→ Supplied material:
________________________

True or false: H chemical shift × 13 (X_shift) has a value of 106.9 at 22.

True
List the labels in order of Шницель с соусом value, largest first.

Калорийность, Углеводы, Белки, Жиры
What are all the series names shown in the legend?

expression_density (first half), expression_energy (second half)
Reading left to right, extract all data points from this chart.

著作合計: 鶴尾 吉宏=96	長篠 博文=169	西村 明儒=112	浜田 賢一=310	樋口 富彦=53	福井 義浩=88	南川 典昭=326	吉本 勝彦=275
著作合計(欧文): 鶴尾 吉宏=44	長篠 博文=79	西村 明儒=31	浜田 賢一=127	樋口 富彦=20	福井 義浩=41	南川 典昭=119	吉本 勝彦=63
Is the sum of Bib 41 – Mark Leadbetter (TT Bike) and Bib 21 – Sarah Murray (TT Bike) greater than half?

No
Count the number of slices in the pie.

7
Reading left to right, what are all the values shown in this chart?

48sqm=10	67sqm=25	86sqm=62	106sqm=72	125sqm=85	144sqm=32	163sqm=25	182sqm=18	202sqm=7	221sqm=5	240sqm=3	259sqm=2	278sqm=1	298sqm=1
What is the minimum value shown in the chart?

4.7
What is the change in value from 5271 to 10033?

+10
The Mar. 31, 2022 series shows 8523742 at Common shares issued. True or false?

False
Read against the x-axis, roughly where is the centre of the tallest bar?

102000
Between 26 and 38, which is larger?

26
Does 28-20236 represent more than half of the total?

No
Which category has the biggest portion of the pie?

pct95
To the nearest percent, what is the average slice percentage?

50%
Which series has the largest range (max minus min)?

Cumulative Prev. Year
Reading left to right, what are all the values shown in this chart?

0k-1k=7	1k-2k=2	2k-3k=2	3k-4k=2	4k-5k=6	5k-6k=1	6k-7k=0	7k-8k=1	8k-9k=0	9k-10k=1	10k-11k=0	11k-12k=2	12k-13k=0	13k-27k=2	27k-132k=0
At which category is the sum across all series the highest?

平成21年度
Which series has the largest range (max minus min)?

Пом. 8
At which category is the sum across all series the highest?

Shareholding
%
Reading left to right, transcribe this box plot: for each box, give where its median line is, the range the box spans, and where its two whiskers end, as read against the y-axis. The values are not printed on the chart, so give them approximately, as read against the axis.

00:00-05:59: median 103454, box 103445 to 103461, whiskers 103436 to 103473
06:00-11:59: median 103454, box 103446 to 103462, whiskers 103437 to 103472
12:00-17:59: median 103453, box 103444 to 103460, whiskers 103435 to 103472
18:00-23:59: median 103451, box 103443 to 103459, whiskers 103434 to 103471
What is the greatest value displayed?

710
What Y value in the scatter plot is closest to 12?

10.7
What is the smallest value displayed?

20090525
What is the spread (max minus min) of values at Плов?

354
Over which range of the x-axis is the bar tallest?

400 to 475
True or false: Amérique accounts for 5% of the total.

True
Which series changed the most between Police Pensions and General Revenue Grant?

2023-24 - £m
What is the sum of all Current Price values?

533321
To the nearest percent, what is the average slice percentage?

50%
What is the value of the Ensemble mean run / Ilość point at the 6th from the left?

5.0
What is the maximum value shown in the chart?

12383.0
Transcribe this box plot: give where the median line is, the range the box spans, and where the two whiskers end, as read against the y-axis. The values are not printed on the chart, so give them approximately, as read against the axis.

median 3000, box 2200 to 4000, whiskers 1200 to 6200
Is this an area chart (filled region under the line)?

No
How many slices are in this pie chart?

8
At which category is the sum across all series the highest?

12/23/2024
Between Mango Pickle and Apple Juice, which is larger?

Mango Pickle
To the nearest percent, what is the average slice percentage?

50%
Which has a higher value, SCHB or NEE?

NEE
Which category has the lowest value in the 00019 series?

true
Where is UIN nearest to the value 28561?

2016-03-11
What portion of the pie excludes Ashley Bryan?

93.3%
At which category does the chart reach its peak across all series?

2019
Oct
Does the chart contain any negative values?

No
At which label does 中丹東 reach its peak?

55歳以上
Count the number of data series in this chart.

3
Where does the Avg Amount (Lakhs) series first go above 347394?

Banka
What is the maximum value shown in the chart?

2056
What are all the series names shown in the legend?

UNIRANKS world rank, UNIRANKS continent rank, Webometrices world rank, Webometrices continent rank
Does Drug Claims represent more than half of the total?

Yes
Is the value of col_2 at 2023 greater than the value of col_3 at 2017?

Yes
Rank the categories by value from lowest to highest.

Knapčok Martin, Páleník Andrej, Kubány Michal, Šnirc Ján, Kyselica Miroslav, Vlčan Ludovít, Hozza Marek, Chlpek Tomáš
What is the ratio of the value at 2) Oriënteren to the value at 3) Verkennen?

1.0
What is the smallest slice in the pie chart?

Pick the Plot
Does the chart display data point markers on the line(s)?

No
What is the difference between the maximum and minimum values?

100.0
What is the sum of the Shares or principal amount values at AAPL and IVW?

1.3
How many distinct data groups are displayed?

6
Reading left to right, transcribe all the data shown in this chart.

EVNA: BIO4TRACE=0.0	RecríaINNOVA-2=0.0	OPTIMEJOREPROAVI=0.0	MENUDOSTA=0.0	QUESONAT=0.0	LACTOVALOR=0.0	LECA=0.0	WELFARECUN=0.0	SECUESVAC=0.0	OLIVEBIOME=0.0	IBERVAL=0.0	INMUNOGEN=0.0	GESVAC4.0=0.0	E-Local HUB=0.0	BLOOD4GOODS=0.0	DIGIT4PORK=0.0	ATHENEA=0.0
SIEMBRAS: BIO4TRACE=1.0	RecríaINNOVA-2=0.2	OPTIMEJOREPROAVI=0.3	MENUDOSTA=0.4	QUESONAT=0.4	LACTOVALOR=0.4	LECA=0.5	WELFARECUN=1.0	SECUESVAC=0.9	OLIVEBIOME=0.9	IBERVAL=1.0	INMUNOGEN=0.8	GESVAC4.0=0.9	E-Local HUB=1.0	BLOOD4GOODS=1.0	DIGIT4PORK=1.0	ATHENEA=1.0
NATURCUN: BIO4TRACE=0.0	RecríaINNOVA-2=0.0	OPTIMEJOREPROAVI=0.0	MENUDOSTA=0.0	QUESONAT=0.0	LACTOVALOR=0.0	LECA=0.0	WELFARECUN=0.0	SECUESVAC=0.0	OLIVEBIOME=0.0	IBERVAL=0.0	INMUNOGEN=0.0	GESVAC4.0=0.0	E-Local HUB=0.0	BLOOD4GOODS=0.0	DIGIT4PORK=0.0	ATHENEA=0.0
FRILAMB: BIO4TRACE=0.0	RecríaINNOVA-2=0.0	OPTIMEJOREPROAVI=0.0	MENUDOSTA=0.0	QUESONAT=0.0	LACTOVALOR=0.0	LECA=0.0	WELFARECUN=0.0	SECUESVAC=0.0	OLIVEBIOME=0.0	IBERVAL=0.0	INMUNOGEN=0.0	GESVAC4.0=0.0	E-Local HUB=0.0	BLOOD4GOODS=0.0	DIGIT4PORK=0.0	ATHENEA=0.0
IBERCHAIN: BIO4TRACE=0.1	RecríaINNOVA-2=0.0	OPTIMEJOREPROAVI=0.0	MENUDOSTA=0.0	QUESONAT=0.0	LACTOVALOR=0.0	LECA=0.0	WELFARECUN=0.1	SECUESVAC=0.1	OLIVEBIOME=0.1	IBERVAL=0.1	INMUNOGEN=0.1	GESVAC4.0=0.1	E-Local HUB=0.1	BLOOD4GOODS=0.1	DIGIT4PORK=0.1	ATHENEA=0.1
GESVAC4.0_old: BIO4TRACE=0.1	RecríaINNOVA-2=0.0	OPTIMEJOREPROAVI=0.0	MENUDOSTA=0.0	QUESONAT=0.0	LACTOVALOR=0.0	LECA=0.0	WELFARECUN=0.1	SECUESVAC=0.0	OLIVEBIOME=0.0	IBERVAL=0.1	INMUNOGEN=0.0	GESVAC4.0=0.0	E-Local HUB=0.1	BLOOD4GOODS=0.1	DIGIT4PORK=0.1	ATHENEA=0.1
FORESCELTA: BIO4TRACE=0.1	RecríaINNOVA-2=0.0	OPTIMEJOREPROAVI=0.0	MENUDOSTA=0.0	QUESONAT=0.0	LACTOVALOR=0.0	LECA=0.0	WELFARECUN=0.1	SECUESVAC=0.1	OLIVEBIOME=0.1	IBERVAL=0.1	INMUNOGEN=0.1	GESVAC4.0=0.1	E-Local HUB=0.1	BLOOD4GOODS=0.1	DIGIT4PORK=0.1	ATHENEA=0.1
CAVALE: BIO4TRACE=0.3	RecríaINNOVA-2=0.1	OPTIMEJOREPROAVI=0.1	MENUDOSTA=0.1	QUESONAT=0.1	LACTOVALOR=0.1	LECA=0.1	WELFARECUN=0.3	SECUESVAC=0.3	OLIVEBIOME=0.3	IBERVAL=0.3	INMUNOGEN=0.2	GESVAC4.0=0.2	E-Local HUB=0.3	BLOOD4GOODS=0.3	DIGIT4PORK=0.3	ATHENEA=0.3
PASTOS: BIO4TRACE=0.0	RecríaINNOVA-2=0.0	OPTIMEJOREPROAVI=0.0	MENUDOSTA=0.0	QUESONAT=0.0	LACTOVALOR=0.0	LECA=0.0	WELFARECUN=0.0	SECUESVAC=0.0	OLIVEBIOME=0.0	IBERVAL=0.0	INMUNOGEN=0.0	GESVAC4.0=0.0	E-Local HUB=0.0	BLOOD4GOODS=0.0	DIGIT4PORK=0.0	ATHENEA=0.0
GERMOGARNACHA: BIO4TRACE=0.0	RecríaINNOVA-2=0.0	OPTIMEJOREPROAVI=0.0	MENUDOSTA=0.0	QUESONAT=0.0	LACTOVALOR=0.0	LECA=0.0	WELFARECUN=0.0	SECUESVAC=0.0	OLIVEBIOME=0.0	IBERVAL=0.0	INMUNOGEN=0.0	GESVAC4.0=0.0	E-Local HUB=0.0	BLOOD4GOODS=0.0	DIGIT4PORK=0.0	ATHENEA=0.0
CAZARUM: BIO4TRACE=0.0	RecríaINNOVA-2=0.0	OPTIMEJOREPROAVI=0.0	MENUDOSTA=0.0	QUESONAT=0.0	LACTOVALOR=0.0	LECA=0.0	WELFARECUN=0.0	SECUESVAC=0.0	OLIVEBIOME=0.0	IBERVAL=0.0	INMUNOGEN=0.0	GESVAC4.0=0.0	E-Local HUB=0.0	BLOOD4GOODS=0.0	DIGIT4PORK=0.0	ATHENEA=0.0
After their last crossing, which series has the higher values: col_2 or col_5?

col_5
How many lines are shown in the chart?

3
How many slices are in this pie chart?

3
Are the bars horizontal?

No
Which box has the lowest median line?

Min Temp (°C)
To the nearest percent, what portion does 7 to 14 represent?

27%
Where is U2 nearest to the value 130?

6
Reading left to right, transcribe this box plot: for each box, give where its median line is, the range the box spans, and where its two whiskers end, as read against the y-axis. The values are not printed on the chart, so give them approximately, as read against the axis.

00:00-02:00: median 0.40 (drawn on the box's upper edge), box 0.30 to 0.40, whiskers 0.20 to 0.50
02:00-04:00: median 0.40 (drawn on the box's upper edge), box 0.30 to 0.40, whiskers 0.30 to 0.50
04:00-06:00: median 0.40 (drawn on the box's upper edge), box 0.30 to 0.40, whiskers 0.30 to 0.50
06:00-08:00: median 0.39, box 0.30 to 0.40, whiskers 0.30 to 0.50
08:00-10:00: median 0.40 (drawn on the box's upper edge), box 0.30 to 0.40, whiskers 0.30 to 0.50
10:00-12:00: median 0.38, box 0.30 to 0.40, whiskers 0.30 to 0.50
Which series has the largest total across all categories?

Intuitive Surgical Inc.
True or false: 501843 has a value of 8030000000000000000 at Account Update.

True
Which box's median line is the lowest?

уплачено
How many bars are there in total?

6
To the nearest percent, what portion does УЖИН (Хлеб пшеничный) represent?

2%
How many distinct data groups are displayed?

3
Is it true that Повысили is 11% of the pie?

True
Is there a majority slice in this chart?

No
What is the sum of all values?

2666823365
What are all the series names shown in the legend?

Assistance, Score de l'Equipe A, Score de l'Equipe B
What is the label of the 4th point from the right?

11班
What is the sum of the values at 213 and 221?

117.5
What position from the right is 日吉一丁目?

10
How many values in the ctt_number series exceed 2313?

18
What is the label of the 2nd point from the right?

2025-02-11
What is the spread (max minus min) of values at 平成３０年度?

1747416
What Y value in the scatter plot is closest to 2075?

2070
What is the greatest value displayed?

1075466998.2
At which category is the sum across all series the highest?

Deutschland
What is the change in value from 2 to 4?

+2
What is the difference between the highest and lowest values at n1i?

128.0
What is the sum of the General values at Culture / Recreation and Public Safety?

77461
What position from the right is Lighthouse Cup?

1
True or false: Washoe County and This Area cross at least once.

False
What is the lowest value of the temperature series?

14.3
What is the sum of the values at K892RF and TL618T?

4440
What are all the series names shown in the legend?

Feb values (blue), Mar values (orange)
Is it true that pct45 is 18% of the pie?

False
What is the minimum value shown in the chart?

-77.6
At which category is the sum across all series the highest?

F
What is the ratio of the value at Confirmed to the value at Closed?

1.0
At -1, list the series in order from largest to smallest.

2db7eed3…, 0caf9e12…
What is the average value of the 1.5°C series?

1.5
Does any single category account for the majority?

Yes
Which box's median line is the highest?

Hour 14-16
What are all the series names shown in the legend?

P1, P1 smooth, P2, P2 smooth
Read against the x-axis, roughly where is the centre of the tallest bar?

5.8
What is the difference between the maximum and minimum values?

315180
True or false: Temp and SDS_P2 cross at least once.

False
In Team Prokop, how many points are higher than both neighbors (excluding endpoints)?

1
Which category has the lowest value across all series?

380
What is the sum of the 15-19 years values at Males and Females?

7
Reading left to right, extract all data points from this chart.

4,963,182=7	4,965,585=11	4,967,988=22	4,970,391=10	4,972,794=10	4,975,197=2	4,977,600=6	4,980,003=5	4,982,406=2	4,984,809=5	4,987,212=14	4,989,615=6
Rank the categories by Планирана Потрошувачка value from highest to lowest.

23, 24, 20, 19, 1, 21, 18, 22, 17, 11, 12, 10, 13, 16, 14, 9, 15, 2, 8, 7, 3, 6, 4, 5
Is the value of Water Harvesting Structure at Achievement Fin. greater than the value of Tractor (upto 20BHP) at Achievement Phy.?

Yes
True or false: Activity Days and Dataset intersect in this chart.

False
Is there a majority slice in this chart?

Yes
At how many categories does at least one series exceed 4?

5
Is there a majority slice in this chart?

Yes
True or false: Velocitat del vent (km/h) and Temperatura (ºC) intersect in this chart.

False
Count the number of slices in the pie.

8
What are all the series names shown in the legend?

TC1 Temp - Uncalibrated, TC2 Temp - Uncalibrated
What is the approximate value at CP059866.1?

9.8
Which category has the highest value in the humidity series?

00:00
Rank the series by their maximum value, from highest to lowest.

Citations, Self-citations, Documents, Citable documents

________________________

→ Your assignment: Pick out every line in the records above that contains the word "Mango".

→ Output of the exercise:
Between Mango Pickle and Apple Juice, which is larger?
Mango Pickle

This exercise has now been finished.